» PROBLEM TO WORK ON
Put the lines of the records into a numbered list, one line per item and with blank lines left out, starting at the first line of the records and ending at the line that contains "Mon to Fri: 11AM to 7PM IST", including that line.

» PROVIDED ENTRIES

:::

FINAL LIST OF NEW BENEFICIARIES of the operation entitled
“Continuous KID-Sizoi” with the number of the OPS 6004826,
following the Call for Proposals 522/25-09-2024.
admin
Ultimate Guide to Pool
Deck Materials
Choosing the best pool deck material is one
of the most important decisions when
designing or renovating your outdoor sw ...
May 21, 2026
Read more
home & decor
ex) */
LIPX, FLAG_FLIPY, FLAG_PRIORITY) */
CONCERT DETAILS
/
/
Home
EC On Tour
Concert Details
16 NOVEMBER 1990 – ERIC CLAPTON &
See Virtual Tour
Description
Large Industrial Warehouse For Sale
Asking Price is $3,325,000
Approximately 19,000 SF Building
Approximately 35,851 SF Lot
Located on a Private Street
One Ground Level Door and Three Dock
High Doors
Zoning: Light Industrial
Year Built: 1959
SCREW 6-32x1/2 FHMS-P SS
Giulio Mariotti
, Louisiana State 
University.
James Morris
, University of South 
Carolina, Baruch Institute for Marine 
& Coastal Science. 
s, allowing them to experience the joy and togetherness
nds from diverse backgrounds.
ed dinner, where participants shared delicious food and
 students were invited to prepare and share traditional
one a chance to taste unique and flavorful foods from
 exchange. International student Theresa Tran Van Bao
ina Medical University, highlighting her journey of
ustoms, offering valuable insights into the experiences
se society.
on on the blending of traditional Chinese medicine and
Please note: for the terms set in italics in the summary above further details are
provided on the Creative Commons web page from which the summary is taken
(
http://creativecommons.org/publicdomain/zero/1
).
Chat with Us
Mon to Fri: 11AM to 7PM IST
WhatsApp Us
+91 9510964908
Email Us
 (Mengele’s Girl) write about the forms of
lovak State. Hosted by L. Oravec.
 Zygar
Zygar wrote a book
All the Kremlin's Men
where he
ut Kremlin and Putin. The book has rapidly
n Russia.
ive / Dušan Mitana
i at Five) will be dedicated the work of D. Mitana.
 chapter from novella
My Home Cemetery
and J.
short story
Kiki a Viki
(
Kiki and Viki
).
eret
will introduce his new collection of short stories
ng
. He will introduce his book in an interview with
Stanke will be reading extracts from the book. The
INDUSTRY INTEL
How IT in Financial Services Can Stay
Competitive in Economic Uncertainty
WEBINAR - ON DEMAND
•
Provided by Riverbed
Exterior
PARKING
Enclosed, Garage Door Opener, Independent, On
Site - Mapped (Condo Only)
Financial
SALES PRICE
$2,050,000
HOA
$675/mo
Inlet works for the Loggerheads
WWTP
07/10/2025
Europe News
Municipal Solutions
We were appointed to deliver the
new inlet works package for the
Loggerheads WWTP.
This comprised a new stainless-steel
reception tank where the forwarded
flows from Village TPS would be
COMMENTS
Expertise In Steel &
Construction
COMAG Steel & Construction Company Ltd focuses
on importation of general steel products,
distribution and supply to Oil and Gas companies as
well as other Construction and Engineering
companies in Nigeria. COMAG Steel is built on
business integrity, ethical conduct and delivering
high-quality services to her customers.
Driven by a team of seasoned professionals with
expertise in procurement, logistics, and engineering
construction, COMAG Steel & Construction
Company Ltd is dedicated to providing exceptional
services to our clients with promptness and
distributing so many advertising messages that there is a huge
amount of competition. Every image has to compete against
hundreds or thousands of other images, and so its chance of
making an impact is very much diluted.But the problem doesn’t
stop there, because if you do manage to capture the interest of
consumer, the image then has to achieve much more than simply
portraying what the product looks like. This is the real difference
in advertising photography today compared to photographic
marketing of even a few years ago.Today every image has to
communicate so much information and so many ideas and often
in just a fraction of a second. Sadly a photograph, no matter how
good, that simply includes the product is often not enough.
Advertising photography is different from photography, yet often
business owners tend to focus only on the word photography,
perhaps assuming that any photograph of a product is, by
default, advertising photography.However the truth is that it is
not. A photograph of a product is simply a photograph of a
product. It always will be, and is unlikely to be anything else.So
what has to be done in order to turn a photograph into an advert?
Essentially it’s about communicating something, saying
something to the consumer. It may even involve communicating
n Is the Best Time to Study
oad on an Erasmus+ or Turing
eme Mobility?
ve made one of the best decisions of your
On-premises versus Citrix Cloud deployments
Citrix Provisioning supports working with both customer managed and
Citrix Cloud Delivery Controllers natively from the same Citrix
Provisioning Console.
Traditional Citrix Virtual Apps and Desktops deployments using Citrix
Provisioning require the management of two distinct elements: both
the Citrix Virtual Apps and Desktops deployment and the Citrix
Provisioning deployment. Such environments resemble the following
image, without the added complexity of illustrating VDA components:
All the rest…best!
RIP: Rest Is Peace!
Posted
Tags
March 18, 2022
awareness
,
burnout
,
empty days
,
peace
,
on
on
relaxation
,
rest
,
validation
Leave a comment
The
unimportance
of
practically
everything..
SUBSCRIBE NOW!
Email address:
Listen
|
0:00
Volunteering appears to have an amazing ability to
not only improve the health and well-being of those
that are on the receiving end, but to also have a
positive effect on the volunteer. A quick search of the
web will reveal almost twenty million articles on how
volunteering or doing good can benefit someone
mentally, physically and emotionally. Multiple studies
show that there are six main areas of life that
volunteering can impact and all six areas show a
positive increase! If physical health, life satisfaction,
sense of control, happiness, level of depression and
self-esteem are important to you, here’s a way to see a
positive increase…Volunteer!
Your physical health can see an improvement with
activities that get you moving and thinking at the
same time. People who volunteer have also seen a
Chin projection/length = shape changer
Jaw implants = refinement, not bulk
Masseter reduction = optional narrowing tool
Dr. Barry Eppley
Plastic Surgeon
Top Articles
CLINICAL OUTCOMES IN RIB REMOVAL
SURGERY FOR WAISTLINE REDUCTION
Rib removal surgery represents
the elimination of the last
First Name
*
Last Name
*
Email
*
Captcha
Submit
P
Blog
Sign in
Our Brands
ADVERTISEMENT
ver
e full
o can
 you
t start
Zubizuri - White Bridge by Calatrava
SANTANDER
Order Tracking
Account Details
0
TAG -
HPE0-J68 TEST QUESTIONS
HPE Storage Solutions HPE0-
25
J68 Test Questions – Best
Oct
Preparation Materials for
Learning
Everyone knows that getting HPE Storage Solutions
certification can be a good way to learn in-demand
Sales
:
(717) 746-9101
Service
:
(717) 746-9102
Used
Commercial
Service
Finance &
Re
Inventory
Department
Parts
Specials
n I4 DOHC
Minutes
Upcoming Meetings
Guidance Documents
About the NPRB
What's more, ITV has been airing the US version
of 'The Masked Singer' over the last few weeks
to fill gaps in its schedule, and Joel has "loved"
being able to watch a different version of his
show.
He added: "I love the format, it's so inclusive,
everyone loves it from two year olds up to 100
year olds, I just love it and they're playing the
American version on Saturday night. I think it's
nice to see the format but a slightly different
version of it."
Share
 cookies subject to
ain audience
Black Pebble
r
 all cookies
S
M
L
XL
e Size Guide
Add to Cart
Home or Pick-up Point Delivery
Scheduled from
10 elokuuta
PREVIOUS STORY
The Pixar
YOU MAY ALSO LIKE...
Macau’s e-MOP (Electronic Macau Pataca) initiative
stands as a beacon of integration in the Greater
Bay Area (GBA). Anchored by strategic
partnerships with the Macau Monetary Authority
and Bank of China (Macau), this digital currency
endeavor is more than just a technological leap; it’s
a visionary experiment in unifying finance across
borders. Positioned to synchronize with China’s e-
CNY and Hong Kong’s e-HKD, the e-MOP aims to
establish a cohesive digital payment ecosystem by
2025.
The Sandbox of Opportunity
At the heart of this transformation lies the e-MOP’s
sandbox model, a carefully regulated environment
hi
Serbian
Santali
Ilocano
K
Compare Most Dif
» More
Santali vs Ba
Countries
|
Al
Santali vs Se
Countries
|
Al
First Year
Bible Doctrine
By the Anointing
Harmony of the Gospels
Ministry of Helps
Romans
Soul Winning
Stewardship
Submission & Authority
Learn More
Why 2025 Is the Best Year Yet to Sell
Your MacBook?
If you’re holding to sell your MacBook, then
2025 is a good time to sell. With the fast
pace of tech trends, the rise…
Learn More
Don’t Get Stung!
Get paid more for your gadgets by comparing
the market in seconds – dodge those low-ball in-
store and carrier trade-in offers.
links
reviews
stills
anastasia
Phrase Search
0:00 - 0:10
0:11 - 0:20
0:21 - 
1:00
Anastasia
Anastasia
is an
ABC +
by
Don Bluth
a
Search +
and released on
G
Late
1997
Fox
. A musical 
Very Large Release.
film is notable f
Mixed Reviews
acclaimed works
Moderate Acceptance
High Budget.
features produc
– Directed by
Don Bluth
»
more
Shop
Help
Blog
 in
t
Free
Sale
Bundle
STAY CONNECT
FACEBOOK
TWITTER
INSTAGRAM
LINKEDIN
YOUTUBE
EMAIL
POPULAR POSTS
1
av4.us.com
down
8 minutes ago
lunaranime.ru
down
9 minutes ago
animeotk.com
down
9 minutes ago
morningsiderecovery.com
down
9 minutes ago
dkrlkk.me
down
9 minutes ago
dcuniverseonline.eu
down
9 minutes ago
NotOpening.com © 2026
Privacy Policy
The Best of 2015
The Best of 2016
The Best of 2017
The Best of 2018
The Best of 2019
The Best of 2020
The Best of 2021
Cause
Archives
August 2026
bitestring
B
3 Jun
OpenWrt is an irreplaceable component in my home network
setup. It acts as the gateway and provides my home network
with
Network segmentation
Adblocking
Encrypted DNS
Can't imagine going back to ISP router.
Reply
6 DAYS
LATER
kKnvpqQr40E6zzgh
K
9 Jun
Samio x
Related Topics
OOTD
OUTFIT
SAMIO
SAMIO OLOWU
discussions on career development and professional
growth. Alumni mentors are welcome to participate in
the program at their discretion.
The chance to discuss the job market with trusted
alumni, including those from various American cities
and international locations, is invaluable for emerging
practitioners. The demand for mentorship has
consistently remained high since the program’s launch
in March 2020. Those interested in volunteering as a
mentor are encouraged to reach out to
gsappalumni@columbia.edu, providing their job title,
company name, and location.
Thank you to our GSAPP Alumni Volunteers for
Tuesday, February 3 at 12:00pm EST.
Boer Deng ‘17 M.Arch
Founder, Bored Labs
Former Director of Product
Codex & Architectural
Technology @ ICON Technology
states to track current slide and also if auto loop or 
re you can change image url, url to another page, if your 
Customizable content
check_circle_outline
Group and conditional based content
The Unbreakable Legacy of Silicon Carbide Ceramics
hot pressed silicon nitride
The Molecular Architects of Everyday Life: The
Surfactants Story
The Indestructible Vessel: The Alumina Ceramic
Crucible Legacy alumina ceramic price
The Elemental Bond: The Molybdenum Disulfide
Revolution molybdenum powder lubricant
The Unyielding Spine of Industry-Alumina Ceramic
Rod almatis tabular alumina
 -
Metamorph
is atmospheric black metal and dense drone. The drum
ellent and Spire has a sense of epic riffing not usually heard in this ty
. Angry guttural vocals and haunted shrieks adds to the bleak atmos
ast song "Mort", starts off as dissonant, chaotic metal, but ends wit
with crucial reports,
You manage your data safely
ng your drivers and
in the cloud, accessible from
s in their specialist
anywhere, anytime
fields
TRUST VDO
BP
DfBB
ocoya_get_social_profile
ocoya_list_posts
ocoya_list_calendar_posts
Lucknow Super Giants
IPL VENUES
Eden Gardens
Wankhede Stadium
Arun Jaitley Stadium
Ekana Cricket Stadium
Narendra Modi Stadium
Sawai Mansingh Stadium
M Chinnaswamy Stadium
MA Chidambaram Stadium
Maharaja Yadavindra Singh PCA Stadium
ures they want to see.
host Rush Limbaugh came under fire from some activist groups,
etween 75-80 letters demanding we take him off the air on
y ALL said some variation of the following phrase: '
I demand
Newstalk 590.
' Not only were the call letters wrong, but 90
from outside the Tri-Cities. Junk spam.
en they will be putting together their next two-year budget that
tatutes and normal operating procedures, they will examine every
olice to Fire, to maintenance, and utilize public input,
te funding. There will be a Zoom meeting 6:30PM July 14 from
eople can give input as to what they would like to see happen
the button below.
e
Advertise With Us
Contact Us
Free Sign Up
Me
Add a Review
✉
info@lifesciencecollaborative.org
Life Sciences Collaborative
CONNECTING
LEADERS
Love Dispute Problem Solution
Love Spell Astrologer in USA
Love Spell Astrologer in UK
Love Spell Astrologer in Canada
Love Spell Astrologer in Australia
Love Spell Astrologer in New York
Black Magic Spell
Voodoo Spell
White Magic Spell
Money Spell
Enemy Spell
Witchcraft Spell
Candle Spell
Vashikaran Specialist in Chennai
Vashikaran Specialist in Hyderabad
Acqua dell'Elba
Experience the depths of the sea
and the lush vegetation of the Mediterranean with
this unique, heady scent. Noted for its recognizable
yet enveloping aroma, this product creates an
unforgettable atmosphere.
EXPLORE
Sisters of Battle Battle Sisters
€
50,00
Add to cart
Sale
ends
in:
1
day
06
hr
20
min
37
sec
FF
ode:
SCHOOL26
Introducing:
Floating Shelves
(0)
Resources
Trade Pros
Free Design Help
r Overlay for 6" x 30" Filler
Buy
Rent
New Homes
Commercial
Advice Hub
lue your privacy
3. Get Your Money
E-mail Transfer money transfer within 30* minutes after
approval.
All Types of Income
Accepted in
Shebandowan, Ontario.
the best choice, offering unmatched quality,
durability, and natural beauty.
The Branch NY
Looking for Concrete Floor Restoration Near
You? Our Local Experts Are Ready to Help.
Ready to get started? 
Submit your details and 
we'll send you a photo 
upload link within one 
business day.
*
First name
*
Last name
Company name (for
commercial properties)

:::

» SOLUTION BELOW
1. FINAL LIST OF NEW BENEFICIARIES of the operation entitled
2. “Continuous KID-Sizoi” with the number of the OPS 6004826,
3. following the Call for Proposals 522/25-09-2024.
4. admin
5. Ultimate Guide to Pool
6. Deck Materials
7. Choosing the best pool deck material is one
8. of the most important decisions when
9. designing or renovating your outdoor sw ...
10. May 21, 2026
11. Read more
12. home & decor
13. ex) */
14. LIPX, FLAG_FLIPY, FLAG_PRIORITY) */
15. CONCERT DETAILS
16. /
17. /
18. Home
19. EC On Tour
20. Concert Details
21. 16 NOVEMBER 1990 – ERIC CLAPTON &
22. See Virtual Tour
23. Description
24. Large Industrial Warehouse For Sale
25. Asking Price is $3,325,000
26. Approximately 19,000 SF Building
27. Approximately 35,851 SF Lot
28. Located on a Private Street
29. One Ground Level Door and Three Dock
30. High Doors
31. Zoning: Light Industrial
32. Year Built: 1959
33. SCREW 6-32x1/2 FHMS-P SS
34. Giulio Mariotti
35. , Louisiana State 
36. University.
37. James Morris
38. , University of South 
39. Carolina, Baruch Institute for Marine 
40. & Coastal Science. 
41. s, allowing them to experience the joy and togetherness
42. nds from diverse backgrounds.
43. ed dinner, where participants shared delicious food and
44.  students were invited to prepare and share traditional
45. one a chance to taste unique and flavorful foods from
46.  exchange. International student Theresa Tran Van Bao
47. ina Medical University, highlighting her journey of
48. ustoms, offering valuable insights into the experiences
49. se society.
50. on on the blending of traditional Chinese medicine and
51. Please note: for the terms set in italics in the summary above further details are
52. provided on the Creative Commons web page from which the summary is taken
53. (
54. http://creativecommons.org/publicdomain/zero/1
55. ).
56. Chat with Us
57. Mon to Fri: 11AM to 7PM IST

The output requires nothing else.